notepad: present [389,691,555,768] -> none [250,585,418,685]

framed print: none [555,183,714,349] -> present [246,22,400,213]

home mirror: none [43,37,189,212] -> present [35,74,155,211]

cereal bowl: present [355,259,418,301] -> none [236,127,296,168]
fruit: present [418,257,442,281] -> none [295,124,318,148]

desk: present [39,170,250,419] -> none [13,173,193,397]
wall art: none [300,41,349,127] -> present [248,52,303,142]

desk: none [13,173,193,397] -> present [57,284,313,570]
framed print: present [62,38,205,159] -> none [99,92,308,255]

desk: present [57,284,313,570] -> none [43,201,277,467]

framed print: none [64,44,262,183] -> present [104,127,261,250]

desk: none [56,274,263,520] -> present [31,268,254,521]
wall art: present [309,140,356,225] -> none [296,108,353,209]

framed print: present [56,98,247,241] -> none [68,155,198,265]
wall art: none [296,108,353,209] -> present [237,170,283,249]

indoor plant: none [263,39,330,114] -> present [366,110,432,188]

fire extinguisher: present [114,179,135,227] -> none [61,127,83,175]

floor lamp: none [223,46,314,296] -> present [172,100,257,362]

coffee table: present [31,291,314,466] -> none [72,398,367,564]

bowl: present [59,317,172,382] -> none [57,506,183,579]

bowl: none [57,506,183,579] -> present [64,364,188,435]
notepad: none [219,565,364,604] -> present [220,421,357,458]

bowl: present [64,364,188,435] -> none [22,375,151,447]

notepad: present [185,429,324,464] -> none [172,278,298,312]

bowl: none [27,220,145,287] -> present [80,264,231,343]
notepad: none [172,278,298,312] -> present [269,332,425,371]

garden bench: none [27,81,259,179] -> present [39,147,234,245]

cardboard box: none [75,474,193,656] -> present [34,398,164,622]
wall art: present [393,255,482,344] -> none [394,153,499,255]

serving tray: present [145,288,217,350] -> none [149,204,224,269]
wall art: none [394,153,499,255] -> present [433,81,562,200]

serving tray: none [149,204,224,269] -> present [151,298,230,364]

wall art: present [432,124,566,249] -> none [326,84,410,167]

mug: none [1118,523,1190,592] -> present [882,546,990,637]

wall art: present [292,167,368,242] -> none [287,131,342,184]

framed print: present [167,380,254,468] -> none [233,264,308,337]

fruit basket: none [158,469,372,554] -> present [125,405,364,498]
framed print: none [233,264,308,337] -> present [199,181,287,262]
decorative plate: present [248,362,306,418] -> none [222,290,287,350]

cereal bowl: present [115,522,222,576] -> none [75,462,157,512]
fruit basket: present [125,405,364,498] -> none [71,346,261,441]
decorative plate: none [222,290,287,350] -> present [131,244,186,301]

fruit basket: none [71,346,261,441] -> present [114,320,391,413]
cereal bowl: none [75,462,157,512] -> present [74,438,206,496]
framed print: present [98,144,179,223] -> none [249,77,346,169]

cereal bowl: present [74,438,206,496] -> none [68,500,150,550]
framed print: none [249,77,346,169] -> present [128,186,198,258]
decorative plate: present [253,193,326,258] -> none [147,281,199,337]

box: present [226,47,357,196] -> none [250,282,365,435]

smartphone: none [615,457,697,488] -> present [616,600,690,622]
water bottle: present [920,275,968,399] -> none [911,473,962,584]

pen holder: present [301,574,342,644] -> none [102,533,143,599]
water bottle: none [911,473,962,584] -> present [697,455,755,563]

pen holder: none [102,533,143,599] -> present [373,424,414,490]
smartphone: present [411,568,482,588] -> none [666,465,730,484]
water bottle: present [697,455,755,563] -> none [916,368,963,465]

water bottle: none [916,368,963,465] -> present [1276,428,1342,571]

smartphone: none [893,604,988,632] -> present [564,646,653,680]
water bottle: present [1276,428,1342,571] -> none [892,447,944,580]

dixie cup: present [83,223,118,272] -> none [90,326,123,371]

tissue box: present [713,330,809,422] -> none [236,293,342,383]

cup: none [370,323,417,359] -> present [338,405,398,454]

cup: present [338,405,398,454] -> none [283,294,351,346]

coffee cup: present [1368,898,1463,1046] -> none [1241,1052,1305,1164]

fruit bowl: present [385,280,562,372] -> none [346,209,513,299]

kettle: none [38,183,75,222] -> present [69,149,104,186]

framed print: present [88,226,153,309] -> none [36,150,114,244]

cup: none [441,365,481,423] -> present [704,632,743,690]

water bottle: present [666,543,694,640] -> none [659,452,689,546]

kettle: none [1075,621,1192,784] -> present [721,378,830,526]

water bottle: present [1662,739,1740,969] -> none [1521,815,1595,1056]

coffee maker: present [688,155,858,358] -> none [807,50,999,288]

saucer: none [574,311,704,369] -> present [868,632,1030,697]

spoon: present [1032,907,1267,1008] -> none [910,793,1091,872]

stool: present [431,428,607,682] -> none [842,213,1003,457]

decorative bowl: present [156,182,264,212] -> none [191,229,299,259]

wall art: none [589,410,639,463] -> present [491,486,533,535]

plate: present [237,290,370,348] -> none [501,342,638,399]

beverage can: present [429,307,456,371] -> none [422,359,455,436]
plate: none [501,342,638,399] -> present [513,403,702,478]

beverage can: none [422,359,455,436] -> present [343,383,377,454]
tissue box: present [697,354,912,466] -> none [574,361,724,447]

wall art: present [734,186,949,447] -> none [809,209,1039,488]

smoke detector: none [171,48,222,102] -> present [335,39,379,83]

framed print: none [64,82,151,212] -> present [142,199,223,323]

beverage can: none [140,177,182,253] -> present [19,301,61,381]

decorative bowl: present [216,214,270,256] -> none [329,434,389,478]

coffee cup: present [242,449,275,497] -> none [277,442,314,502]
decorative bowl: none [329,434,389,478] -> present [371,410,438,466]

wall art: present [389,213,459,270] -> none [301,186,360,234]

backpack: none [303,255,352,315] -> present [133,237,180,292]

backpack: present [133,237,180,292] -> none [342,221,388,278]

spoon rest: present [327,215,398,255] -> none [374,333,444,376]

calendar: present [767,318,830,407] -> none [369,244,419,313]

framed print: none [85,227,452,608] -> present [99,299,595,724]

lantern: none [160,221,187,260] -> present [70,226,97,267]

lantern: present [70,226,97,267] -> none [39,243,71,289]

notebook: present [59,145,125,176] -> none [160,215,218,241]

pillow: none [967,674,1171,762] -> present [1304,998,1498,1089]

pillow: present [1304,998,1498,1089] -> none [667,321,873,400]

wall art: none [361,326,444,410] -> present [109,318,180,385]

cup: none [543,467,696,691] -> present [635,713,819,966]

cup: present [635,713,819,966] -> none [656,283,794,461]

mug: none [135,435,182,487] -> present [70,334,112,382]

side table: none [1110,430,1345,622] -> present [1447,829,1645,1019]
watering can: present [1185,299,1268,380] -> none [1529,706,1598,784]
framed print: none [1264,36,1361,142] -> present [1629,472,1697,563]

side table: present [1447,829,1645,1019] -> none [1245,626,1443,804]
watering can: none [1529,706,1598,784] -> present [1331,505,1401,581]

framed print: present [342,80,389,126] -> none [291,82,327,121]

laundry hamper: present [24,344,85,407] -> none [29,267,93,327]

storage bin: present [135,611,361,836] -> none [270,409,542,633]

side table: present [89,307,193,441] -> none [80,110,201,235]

# # #

__Exercise__. Every entry should be reproduced exactly, with no part omitted.

__Task answer__.
notepad: present [389,691,555,768] -> none [250,585,418,685]

framed print: none [555,183,714,349] -> present [246,22,400,213]

home mirror: none [43,37,189,212] -> present [35,74,155,211]

cereal bowl: present [355,259,418,301] -> none [236,127,296,168]
fruit: present [418,257,442,281] -> none [295,124,318,148]

desk: present [39,170,250,419] -> none [13,173,193,397]
wall art: none [300,41,349,127] -> present [248,52,303,142]

desk: none [13,173,193,397] -> present [57,284,313,570]
framed print: present [62,38,205,159] -> none [99,92,308,255]

desk: present [57,284,313,570] -> none [43,201,277,467]

framed print: none [64,44,262,183] -> present [104,127,261,250]

desk: none [56,274,263,520] -> present [31,268,254,521]
wall art: present [309,140,356,225] -> none [296,108,353,209]

framed print: present [56,98,247,241] -> none [68,155,198,265]
wall art: none [296,108,353,209] -> present [237,170,283,249]

indoor plant: none [263,39,330,114] -> present [366,110,432,188]

fire extinguisher: present [114,179,135,227] -> none [61,127,83,175]

floor lamp: none [223,46,314,296] -> present [172,100,257,362]

coffee table: present [31,291,314,466] -> none [72,398,367,564]

bowl: present [59,317,172,382] -> none [57,506,183,579]

bowl: none [57,506,183,579] -> present [64,364,188,435]
notepad: none [219,565,364,604] -> present [220,421,357,458]

bowl: present [64,364,188,435] -> none [22,375,151,447]

notepad: present [185,429,324,464] -> none [172,278,298,312]

bowl: none [27,220,145,287] -> present [80,264,231,343]
notepad: none [172,278,298,312] -> present [269,332,425,371]

garden bench: none [27,81,259,179] -> present [39,147,234,245]

cardboard box: none [75,474,193,656] -> present [34,398,164,622]
wall art: present [393,255,482,344] -> none [394,153,499,255]

serving tray: present [145,288,217,350] -> none [149,204,224,269]
wall art: none [394,153,499,255] -> present [433,81,562,200]

serving tray: none [149,204,224,269] -> present [151,298,230,364]

wall art: present [432,124,566,249] -> none [326,84,410,167]

mug: none [1118,523,1190,592] -> present [882,546,990,637]

wall art: present [292,167,368,242] -> none [287,131,342,184]

framed print: present [167,380,254,468] -> none [233,264,308,337]

fruit basket: none [158,469,372,554] -> present [125,405,364,498]
framed print: none [233,264,308,337] -> present [199,181,287,262]
decorative plate: present [248,362,306,418] -> none [222,290,287,350]

cereal bowl: present [115,522,222,576] -> none [75,462,157,512]
fruit basket: present [125,405,364,498] -> none [71,346,261,441]
decorative plate: none [222,290,287,350] -> present [131,244,186,301]

fruit basket: none [71,346,261,441] -> present [114,320,391,413]
cereal bowl: none [75,462,157,512] -> present [74,438,206,496]
framed print: present [98,144,179,223] -> none [249,77,346,169]

cereal bowl: present [74,438,206,496] -> none [68,500,150,550]
framed print: none [249,77,346,169] -> present [128,186,198,258]
decorative plate: present [253,193,326,258] -> none [147,281,199,337]

box: present [226,47,357,196] -> none [250,282,365,435]

smartphone: none [615,457,697,488] -> present [616,600,690,622]
water bottle: present [920,275,968,399] -> none [911,473,962,584]

pen holder: present [301,574,342,644] -> none [102,533,143,599]
water bottle: none [911,473,962,584] -> present [697,455,755,563]

pen holder: none [102,533,143,599] -> present [373,424,414,490]
smartphone: present [411,568,482,588] -> none [666,465,730,484]
water bottle: present [697,455,755,563] -> none [916,368,963,465]

water bottle: none [916,368,963,465] -> present [1276,428,1342,571]

smartphone: none [893,604,988,632] -> present [564,646,653,680]
water bottle: present [1276,428,1342,571] -> none [892,447,944,580]

dixie cup: present [83,223,118,272] -> none [90,326,123,371]

tissue box: present [713,330,809,422] -> none [236,293,342,383]

cup: none [370,323,417,359] -> present [338,405,398,454]

cup: present [338,405,398,454] -> none [283,294,351,346]

coffee cup: present [1368,898,1463,1046] -> none [1241,1052,1305,1164]

fruit bowl: present [385,280,562,372] -> none [346,209,513,299]

kettle: none [38,183,75,222] -> present [69,149,104,186]

framed print: present [88,226,153,309] -> none [36,150,114,244]

cup: none [441,365,481,423] -> present [704,632,743,690]

water bottle: present [666,543,694,640] -> none [659,452,689,546]

kettle: none [1075,621,1192,784] -> present [721,378,830,526]

water bottle: present [1662,739,1740,969] -> none [1521,815,1595,1056]

coffee maker: present [688,155,858,358] -> none [807,50,999,288]

saucer: none [574,311,704,369] -> present [868,632,1030,697]

spoon: present [1032,907,1267,1008] -> none [910,793,1091,872]

stool: present [431,428,607,682] -> none [842,213,1003,457]

decorative bowl: present [156,182,264,212] -> none [191,229,299,259]

wall art: none [589,410,639,463] -> present [491,486,533,535]

plate: present [237,290,370,348] -> none [501,342,638,399]

beverage can: present [429,307,456,371] -> none [422,359,455,436]
plate: none [501,342,638,399] -> present [513,403,702,478]

beverage can: none [422,359,455,436] -> present [343,383,377,454]
tissue box: present [697,354,912,466] -> none [574,361,724,447]

wall art: present [734,186,949,447] -> none [809,209,1039,488]

smoke detector: none [171,48,222,102] -> present [335,39,379,83]

framed print: none [64,82,151,212] -> present [142,199,223,323]

beverage can: none [140,177,182,253] -> present [19,301,61,381]

decorative bowl: present [216,214,270,256] -> none [329,434,389,478]

coffee cup: present [242,449,275,497] -> none [277,442,314,502]
decorative bowl: none [329,434,389,478] -> present [371,410,438,466]

wall art: present [389,213,459,270] -> none [301,186,360,234]

backpack: none [303,255,352,315] -> present [133,237,180,292]

backpack: present [133,237,180,292] -> none [342,221,388,278]

spoon rest: present [327,215,398,255] -> none [374,333,444,376]

calendar: present [767,318,830,407] -> none [369,244,419,313]

framed print: none [85,227,452,608] -> present [99,299,595,724]

lantern: none [160,221,187,260] -> present [70,226,97,267]

lantern: present [70,226,97,267] -> none [39,243,71,289]

notebook: present [59,145,125,176] -> none [160,215,218,241]

pillow: none [967,674,1171,762] -> present [1304,998,1498,1089]

pillow: present [1304,998,1498,1089] -> none [667,321,873,400]

wall art: none [361,326,444,410] -> present [109,318,180,385]

cup: none [543,467,696,691] -> present [635,713,819,966]

cup: present [635,713,819,966] -> none [656,283,794,461]

mug: none [135,435,182,487] -> present [70,334,112,382]

side table: none [1110,430,1345,622] -> present [1447,829,1645,1019]
watering can: present [1185,299,1268,380] -> none [1529,706,1598,784]
framed print: none [1264,36,1361,142] -> present [1629,472,1697,563]

side table: present [1447,829,1645,1019] -> none [1245,626,1443,804]
watering can: none [1529,706,1598,784] -> present [1331,505,1401,581]

framed print: present [342,80,389,126] -> none [291,82,327,121]

laundry hamper: present [24,344,85,407] -> none [29,267,93,327]

storage bin: present [135,611,361,836] -> none [270,409,542,633]

side table: present [89,307,193,441] -> none [80,110,201,235]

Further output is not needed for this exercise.